**Фрагмент документа**

И наконец, необходимо сказать несколько слов об историографии консерватизма Александровской эпохи. Существует много научных трудов, созданных до революции 1917 года, – это, в частности, работы пионеров данной тематики А. Н. Пыпина, С. П. Мельгунова, Н. Н. Булича, А. А. Кизеветтера, а также более специализированные исследования Н. Ф. Дубровина, И. А. Чистовича, А. А. Кочубинского, М. И. Сухомлинова, В. Я. Стоюнина и других. Это ценный материал, но методологически устаревший. Сочинения указанных авторов пронизаны страстями предреволюционной эпохи, что делает их – в частности, работы Мельгунова и Кизеветтера – чрезвычайно интересными для чтения, но заставляет усомниться в адекватности их интерпретации событий. Нарисованные авторами образы консерваторов ранней эпохи окрашены впечатлениями, полученными в годы правления Александра III и Николая II; к тому же они и сами не скрывают своего намерения изучать прошлое для того, чтобы оценить настоящее. (Информация об их работах, как и обо всех прочих, использованных в данном исследовании, собрана в списке литературы в конце книги.)

**Задачи для решения**
A. Изложите короче абзац фрагмента, который начинается словами «И наконец, необходимо сказать», сохранив его основные факты.
B. Воспроизведите без изменений все строки записей ниже, опустив изображения.
Фрагмент выше и записи представляют собой самостоятельные, не связанные между собой материалы.

**Исходные записи**
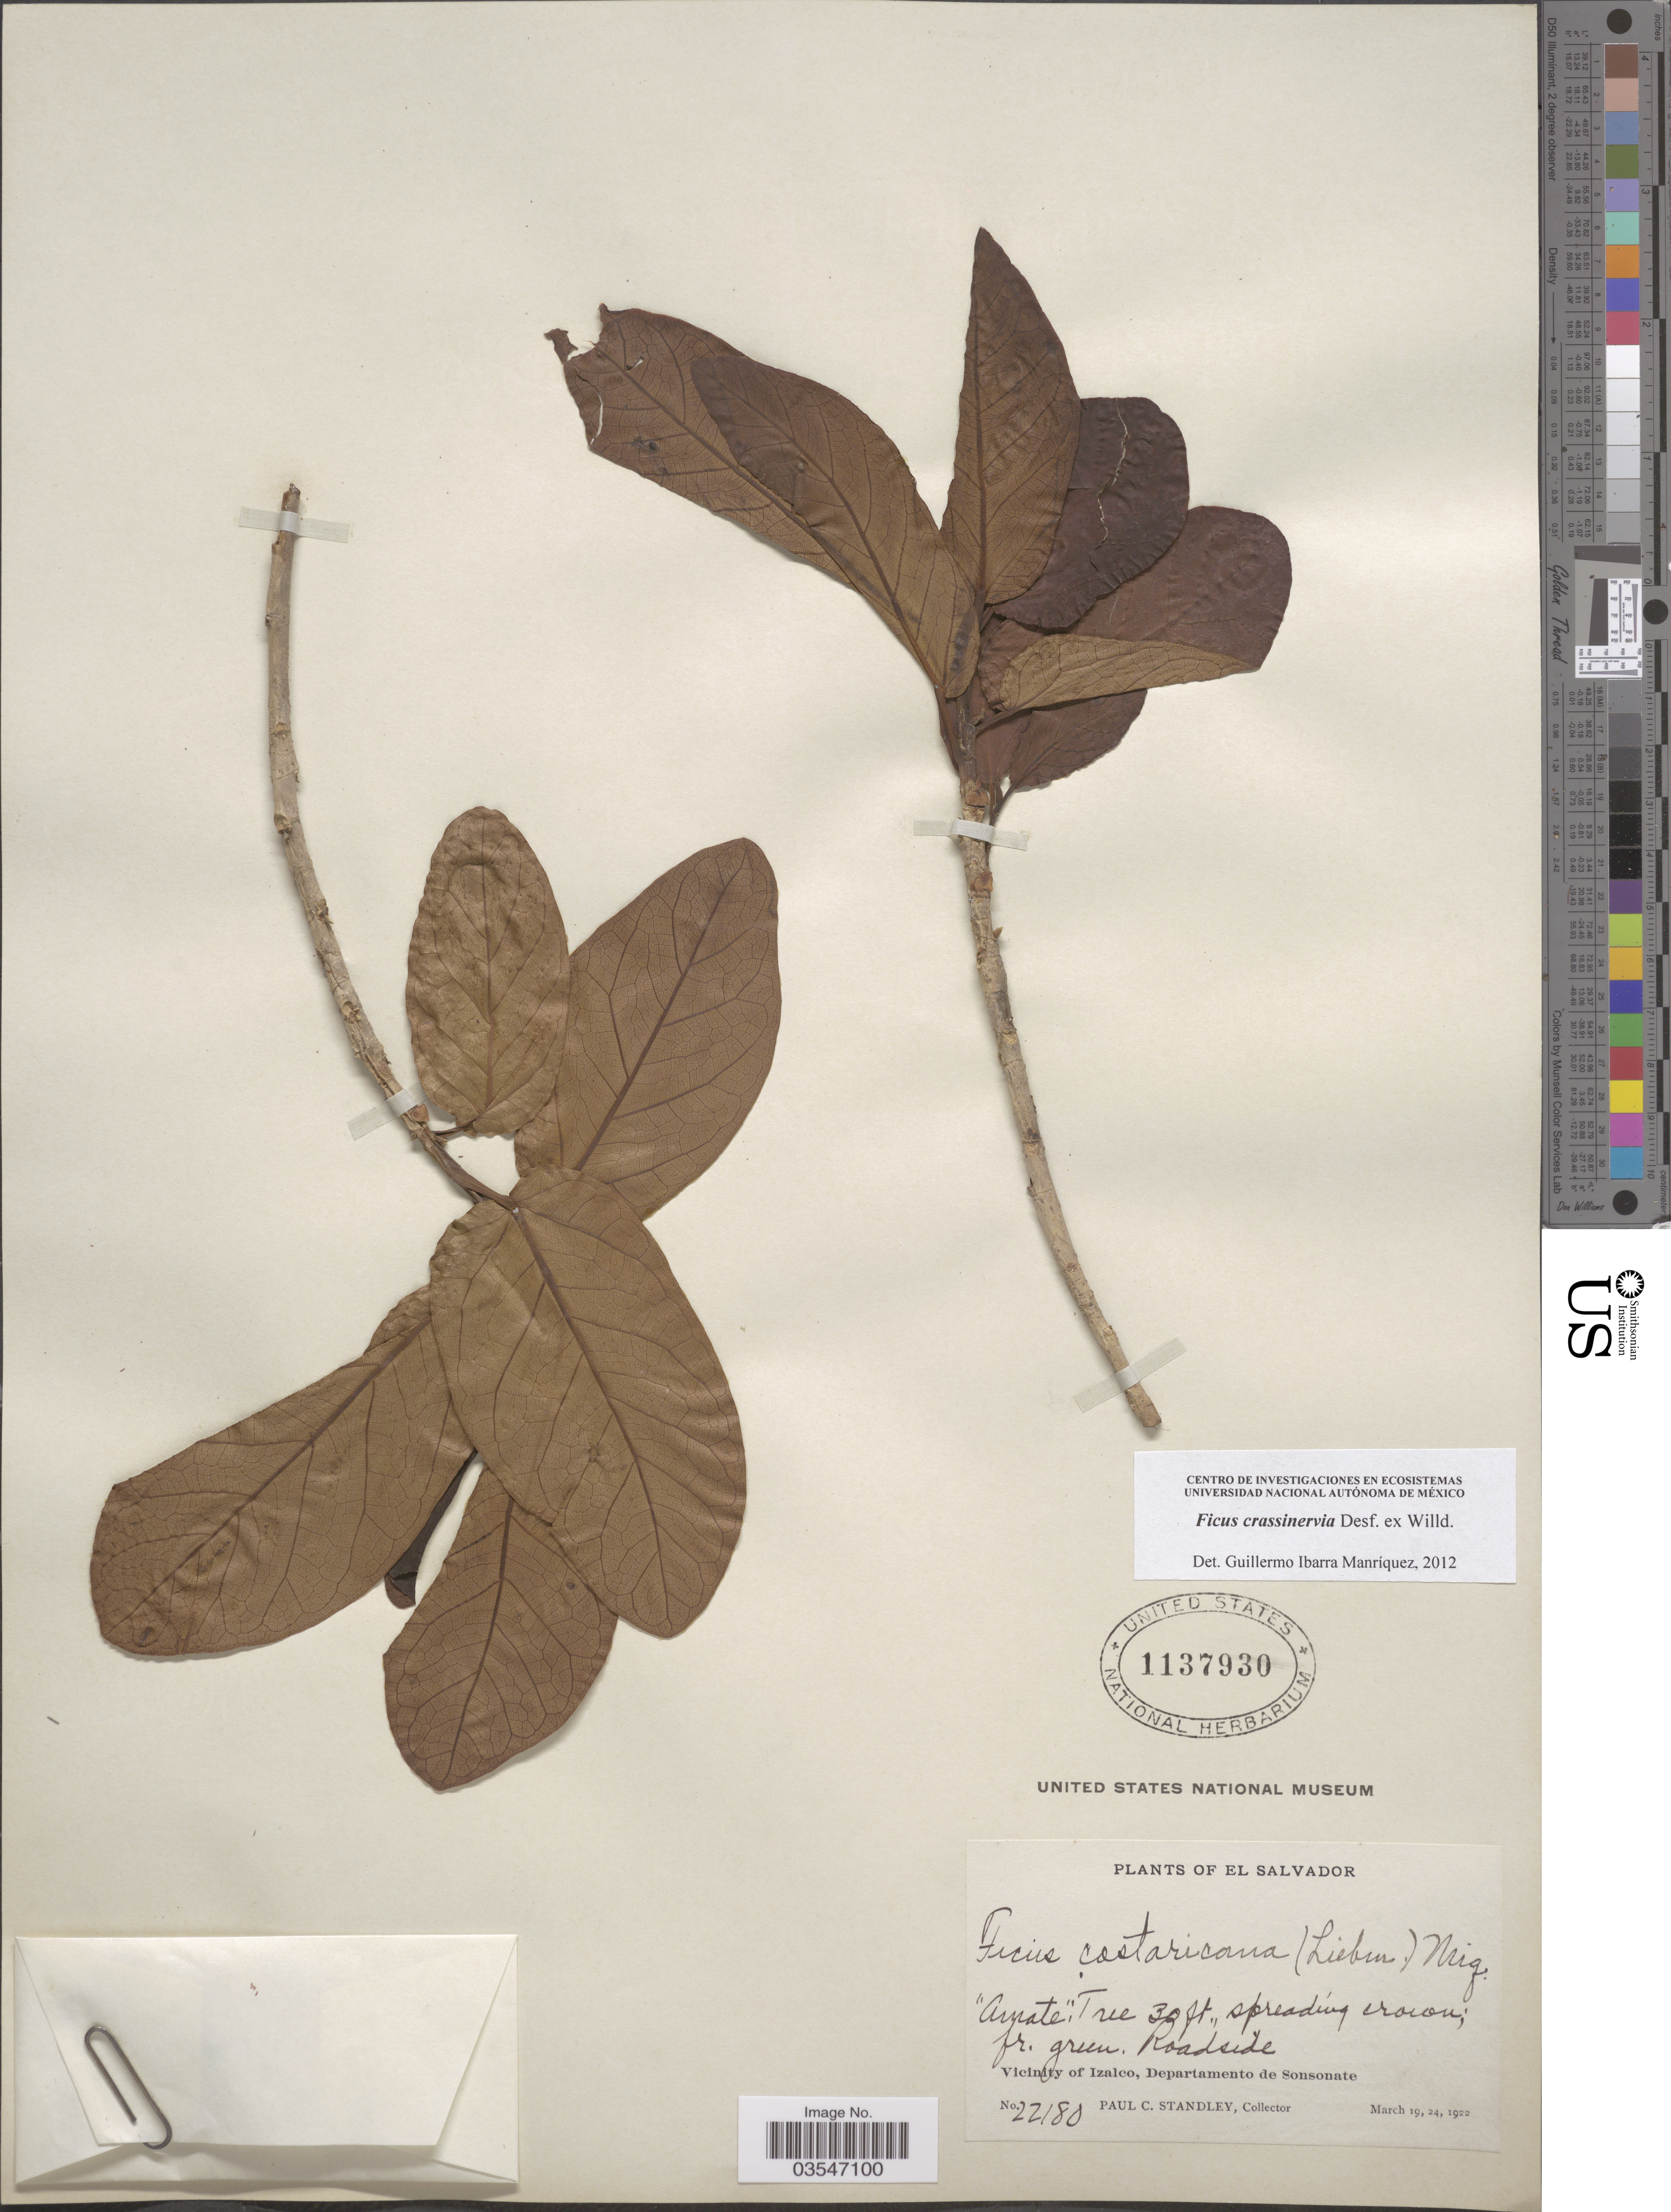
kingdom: Plantae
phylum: Tracheophyta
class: Magnoliopsida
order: Rosales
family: Moraceae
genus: Ficus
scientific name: Ficus crassinervia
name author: Desf. ex Willd.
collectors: P. C. Standley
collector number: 22180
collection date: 1922-03-19/1922-03-24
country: El Salvador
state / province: Sonsonate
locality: Vicinity of Izalco, Departamento de Sonsonate.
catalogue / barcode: US 1137930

**Ответы к заданиям**
A. До революции 1917 года о консерватизме Александровской эпохи написано много трудов. Это работы пионеров темы А. Н. Пыпина, С. П. Мельгунова, Н. Н. Булича и А. А. Кизеветтера, а также более специализированные исследования Н. Ф. Дубровина, И. А. Чистовича, А. А. Кочубинского, М. И. Сухомлинова, В. Я. Стоюнина и других. Этот материал ценен, но методологически устарел. Труды пронизаны страстями предреволюционной эпохи, поэтому их интересно читать, особенно работы Мельгунова и Кизеветтера, однако их трактовка событий вызывает сомнения. Образы ранних консерваторов окрашены впечатлениями от правления Александра III и Николая II. Кроме того, авторы открыто изучали прошлое, чтобы оценить настоящее. Сведения об этих и всех прочих использованных работах собраны в списке литературы в конце книги.

B.
kingdom: Plantae
phylum: Tracheophyta
class: Magnoliopsida
order: Rosales
family: Moraceae
genus: Ficus
scientific name: Ficus crassinervia
name author: Desf. ex Willd.
collectors: P. C. Standley
collector number: 22180
collection date: 1922-03-19/1922-03-24
country: El Salvador
state / province: Sonsonate
locality: Vicinity of Izalco, Departamento de Sonsonate.
catalogue / barcode: US 1137930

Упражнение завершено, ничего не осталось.